#### Source records

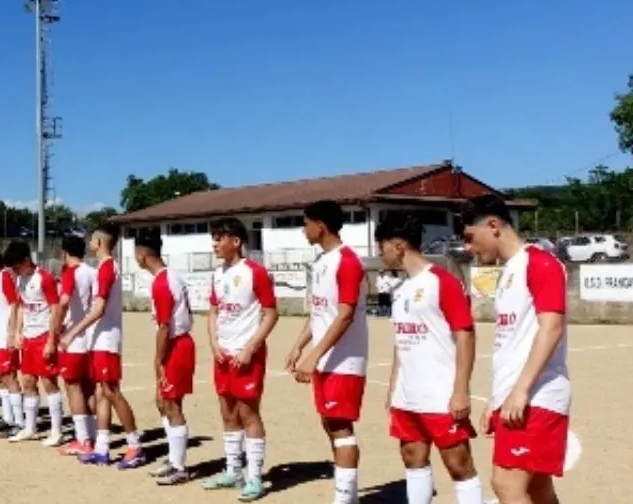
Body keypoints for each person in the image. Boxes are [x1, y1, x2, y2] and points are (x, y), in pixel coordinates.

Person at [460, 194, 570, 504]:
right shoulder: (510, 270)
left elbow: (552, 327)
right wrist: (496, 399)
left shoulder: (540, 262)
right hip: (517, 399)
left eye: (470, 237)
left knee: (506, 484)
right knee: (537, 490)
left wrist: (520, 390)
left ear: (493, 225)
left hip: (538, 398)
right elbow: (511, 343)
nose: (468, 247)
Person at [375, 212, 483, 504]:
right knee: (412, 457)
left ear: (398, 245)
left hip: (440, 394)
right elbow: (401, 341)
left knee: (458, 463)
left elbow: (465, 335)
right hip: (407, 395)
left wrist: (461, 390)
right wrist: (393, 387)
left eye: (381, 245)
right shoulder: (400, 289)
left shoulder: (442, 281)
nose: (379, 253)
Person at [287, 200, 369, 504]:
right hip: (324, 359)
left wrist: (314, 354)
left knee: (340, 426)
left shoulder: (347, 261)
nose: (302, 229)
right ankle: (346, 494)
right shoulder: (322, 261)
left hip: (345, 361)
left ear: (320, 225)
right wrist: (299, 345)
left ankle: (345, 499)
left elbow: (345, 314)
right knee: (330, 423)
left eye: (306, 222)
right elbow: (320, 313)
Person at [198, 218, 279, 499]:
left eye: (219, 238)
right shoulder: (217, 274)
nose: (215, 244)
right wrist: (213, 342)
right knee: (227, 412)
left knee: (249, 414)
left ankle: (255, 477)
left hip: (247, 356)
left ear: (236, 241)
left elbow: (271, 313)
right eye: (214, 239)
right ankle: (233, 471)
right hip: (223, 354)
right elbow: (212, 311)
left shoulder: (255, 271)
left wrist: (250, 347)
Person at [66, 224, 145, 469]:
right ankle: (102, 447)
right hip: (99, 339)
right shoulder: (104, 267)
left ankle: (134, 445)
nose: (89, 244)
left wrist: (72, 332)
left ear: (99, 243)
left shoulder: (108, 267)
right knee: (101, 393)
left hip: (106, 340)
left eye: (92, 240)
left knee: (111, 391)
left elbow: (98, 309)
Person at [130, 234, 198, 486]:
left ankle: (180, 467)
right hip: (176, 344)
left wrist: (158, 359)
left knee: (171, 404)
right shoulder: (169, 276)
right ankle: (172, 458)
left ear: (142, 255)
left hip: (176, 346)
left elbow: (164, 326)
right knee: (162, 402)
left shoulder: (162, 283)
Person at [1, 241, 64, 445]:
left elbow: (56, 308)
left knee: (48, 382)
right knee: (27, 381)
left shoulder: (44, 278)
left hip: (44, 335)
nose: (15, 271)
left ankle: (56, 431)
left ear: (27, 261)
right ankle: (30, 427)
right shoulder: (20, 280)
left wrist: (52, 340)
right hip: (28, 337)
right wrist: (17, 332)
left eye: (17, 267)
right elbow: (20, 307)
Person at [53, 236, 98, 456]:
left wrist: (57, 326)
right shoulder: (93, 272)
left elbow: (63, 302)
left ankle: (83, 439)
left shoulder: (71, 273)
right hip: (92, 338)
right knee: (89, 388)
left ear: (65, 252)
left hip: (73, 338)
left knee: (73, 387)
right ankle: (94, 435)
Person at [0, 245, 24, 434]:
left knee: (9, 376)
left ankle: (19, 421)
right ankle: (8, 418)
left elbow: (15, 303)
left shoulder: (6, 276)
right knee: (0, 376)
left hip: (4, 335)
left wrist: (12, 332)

########

- What this task involves -
Everything from the line with "right ankle: (8, 418)" down to the final line above is to be retyped exactly. Leave the earlier lines out.

- Output below -
right ankle: (8, 418)
left elbow: (15, 303)
left shoulder: (6, 276)
right knee: (0, 376)
left hip: (4, 335)
left wrist: (12, 332)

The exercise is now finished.